The Möbius midpoint condition as a test for quasiconformality and the quasimöbius property

The Möbius midpoint condition, introduced by Goldberg in 1974 as a criterion for the quasisymmetry of a mapping of the line onto itself and considered by Aseev and Kuzin in 1998 in the same role for the topological embeddings of the line into $\mathbb R^n$, yields no information on the quasiconformality or quasisymmetry of a topological embedding of $\mathbb R^k$ into $\mathbb R^n$ for $1<k\le n$. In this article we introduce a Möbius-invariant modification of the midpoint condition, which we call the “Möbius midpoint condition” $\mathrm{MMC}(f)\le H<1$. We prove that if this condition is fulfilled then every homeomorphism of domains in $\overline{\mathbb R^n}$ is $K(H)$-quasiconformal, while a topological embedding of the sphere $\overline{\mathbb R^k}$ into $\overline{\mathbb R^n}$ (for $1\le k\le n$) is $\omega_H$-quasimöbius.

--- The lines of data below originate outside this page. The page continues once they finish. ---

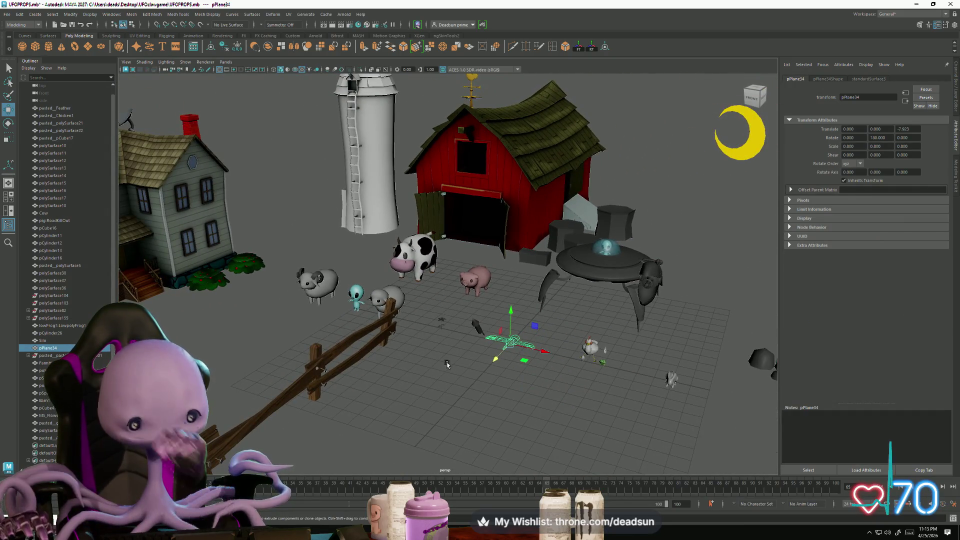
pyautogui.click(403, 309)
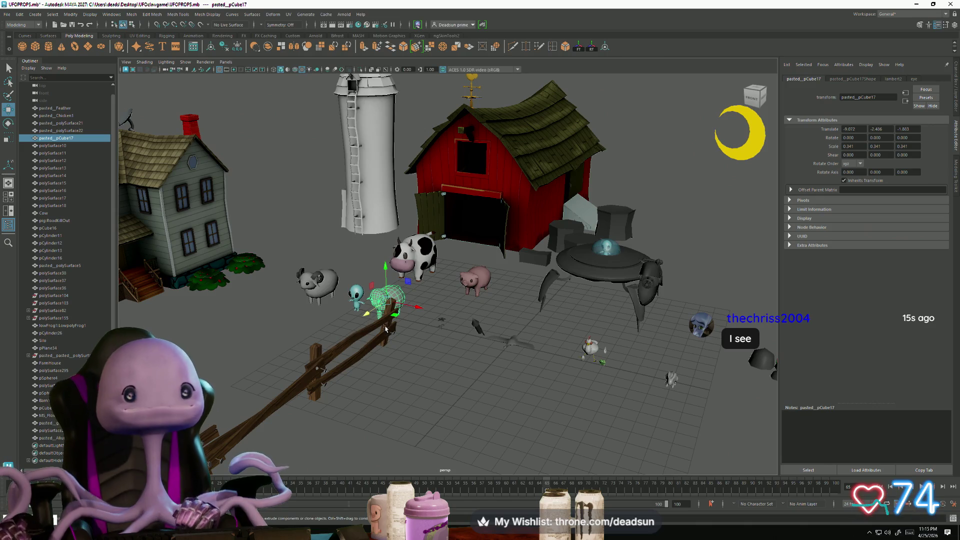
pyautogui.click(524, 357)
pyautogui.scroll(5, 524, 356)
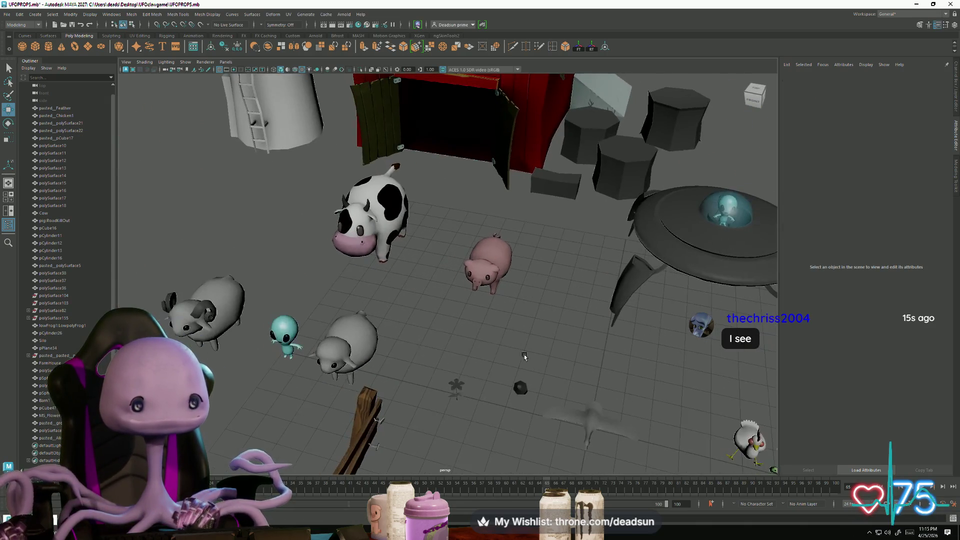
pyautogui.click(360, 341)
pyautogui.press('f')
pyautogui.click(430, 385)
pyautogui.moveTo(430, 385)
pyautogui.keyDown('alt'); pyautogui.mouseDown()
pyautogui.moveTo(462, 314)
pyautogui.moveTo(453, 340)
pyautogui.moveTo(450, 325)
pyautogui.moveTo(425, 320)
pyautogui.mouseUp(); pyautogui.keyUp('alt')
pyautogui.click(462, 308)
pyautogui.scroll(5, 465, 310)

The quasiconformality coefficient of $K(H)$ and the distortion function $\omega_H$ depend only on $H$ and are expressed by explicit formulas showing that $K(H)\to1$ and $\omega_H\to\mathrm{id}$ as $H\to1/2$. Since $\mathrm{MMC}(f)=1/2$ is equivalent to the Möbius property of $f$, the resulting formulas yield the closeness of the mapping to a Möbius mapping for $H$ near $1/2$.